WHAT NEEDS TO BE DONE → What lines of the data hold the string "Sodium"? Copy them all.

# # # # # # #

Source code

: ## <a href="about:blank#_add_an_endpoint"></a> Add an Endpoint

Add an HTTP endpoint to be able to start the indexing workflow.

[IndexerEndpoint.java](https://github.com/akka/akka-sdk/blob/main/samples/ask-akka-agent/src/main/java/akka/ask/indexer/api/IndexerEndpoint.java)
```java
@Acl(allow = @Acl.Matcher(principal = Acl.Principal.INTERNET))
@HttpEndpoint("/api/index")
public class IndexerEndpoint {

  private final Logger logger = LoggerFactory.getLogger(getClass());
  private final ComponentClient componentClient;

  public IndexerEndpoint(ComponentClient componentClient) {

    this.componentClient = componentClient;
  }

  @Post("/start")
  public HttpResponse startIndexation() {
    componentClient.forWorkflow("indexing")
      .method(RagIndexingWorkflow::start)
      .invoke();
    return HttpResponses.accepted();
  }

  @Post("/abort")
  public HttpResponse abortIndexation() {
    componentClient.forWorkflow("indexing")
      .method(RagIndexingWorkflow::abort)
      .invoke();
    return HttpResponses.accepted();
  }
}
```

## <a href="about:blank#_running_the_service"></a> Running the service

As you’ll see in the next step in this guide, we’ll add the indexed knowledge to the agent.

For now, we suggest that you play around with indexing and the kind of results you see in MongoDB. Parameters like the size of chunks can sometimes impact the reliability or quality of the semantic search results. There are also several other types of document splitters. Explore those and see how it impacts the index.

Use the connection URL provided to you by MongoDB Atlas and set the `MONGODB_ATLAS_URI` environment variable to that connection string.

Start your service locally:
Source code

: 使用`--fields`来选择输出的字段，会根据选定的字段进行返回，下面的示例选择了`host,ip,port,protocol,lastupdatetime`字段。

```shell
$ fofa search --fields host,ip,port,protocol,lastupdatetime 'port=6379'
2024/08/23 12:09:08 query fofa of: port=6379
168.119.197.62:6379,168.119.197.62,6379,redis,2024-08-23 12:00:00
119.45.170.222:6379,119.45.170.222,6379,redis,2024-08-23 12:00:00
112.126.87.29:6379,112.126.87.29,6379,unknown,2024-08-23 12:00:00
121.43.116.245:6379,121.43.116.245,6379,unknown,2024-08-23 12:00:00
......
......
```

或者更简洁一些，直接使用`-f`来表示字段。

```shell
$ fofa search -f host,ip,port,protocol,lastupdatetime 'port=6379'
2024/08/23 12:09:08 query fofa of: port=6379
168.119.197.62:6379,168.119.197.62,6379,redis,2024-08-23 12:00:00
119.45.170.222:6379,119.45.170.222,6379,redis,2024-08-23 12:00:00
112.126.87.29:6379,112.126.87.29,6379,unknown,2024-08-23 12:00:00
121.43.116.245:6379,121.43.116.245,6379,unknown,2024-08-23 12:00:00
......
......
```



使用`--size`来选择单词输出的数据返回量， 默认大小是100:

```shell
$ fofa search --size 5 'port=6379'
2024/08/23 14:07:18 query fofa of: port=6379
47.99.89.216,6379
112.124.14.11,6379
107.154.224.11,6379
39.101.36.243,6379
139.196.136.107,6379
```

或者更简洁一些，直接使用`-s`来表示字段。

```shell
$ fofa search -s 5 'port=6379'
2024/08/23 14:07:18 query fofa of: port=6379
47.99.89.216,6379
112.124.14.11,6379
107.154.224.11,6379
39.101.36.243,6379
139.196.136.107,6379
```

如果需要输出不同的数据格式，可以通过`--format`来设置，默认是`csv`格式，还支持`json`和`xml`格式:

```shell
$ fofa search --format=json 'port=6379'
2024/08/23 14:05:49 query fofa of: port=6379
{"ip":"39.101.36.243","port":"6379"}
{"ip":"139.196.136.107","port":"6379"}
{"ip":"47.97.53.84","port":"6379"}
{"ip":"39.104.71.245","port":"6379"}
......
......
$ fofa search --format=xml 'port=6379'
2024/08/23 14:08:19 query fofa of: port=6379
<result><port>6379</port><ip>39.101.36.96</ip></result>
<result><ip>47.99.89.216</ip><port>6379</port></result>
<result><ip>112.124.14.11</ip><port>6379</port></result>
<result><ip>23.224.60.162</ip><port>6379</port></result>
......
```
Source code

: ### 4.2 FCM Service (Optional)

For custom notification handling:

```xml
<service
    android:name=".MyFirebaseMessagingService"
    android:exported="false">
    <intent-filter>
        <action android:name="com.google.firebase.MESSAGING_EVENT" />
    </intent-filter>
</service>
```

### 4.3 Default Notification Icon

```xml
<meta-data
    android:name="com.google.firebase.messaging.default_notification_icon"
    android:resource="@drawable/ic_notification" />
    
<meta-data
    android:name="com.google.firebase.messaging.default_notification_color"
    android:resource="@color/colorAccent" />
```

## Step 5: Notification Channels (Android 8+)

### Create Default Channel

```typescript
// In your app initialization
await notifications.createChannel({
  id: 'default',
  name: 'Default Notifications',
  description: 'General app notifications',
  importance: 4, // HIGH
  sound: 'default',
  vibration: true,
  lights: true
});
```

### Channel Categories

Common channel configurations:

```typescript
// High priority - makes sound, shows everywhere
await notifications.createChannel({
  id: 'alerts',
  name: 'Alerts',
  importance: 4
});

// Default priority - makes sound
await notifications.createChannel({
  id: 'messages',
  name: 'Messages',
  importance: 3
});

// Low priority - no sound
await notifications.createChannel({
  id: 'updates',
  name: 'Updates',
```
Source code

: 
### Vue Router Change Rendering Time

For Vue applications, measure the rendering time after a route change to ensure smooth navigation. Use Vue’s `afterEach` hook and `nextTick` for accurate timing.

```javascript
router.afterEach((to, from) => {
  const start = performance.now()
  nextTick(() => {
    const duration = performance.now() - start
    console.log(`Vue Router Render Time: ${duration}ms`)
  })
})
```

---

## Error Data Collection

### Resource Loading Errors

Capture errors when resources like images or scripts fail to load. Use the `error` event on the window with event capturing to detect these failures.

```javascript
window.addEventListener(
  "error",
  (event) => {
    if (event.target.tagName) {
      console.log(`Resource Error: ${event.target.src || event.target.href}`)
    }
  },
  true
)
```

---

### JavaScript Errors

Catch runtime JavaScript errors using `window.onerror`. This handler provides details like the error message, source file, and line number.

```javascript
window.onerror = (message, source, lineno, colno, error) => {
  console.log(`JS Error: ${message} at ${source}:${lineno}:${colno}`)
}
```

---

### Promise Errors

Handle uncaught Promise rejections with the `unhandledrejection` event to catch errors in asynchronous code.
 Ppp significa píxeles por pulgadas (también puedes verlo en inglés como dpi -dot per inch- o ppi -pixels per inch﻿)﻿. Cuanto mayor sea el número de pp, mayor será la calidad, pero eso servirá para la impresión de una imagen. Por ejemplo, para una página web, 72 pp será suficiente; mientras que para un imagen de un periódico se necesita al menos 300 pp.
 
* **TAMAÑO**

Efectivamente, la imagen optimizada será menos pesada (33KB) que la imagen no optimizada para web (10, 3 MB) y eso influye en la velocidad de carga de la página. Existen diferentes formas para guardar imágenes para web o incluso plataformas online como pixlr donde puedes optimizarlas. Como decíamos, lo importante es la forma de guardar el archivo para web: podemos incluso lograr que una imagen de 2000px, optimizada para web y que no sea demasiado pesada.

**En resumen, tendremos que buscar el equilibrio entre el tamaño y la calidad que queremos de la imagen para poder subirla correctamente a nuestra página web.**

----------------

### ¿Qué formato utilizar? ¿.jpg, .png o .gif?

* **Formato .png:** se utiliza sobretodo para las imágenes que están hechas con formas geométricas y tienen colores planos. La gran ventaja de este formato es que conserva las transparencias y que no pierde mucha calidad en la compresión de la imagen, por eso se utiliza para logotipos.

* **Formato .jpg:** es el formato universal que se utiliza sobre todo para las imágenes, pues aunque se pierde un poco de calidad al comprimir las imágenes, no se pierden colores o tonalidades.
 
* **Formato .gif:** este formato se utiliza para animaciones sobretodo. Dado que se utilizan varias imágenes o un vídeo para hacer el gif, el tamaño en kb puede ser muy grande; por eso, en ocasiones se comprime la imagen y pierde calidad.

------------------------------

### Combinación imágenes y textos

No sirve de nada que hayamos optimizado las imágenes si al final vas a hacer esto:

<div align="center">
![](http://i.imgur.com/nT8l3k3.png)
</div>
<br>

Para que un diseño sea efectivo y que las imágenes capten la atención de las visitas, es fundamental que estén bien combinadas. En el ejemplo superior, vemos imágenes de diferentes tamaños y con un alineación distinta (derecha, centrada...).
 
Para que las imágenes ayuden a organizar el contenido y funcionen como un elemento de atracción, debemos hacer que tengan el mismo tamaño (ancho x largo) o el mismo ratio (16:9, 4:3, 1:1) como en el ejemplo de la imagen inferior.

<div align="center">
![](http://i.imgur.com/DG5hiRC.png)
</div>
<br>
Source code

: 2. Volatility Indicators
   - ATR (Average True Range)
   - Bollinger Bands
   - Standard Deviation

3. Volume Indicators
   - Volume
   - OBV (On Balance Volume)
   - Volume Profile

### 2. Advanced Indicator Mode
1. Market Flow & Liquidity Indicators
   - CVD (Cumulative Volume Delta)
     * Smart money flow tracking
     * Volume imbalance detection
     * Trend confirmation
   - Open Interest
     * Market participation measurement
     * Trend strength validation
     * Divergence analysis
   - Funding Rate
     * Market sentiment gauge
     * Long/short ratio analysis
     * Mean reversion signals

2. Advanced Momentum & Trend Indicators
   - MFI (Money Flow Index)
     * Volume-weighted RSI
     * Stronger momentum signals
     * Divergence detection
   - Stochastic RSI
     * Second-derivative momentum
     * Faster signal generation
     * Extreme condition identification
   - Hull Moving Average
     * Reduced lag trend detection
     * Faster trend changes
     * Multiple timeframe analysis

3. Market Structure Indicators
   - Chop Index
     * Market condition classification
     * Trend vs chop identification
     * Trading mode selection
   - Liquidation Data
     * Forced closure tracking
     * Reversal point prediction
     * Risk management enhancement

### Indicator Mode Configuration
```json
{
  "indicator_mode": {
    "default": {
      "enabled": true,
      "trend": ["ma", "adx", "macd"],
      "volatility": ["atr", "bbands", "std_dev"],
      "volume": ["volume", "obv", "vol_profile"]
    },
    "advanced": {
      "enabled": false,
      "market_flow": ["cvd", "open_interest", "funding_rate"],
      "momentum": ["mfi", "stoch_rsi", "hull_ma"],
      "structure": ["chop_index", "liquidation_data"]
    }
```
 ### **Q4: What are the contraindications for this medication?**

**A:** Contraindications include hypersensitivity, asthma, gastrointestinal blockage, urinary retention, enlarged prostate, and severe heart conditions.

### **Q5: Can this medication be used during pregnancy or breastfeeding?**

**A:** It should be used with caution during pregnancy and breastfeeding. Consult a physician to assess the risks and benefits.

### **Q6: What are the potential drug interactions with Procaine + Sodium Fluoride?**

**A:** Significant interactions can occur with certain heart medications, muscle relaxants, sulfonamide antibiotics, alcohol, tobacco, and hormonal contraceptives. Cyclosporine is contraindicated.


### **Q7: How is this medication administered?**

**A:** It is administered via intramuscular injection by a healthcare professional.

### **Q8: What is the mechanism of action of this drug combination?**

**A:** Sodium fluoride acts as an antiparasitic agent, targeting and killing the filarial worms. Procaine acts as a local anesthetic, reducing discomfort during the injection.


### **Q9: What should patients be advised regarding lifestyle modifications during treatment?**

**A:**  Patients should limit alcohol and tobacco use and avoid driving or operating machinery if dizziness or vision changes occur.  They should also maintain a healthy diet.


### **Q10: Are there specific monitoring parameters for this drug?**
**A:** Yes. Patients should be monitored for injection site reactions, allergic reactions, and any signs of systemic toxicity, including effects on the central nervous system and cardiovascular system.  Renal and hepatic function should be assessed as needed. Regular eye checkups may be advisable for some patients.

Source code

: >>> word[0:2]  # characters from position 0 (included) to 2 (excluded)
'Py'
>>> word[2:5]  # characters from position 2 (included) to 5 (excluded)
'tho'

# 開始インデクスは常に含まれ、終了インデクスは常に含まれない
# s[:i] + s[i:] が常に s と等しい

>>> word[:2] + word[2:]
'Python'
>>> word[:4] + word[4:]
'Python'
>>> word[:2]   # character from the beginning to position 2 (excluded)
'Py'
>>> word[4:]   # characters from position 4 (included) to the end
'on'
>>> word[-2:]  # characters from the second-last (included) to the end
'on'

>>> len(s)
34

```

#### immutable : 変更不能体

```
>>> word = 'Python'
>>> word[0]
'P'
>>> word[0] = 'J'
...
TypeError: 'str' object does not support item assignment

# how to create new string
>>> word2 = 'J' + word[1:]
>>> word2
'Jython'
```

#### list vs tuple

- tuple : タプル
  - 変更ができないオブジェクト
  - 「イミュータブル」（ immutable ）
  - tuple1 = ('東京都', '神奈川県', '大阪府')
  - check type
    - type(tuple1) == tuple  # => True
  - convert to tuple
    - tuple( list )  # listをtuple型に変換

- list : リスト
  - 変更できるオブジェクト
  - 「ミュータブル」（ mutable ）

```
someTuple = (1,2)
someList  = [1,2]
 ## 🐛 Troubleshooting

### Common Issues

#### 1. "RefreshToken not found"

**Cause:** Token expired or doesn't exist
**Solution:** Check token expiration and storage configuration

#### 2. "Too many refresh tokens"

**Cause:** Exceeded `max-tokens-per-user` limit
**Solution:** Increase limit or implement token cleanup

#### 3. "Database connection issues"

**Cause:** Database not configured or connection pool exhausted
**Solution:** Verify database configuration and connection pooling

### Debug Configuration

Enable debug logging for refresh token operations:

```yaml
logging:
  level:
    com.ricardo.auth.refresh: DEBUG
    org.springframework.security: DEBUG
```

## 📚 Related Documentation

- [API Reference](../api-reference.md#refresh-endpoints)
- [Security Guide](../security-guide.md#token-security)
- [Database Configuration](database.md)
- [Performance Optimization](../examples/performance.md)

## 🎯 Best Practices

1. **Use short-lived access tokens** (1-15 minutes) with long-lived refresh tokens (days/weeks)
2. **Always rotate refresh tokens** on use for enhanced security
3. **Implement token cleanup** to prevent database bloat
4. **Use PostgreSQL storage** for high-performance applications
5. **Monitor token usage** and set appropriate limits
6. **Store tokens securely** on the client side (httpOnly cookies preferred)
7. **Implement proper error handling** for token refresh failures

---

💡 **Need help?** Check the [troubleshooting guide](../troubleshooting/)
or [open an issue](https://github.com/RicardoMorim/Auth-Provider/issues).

# # # # # # #

OUTPUT BELOW →
### **Q6: What are the potential drug interactions with Procaine + Sodium Fluoride?**
**A:** Sodium fluoride acts as an antiparasitic agent, targeting and killing the filarial worms. Procaine acts as a local anesthetic, reducing discomfort during the injection.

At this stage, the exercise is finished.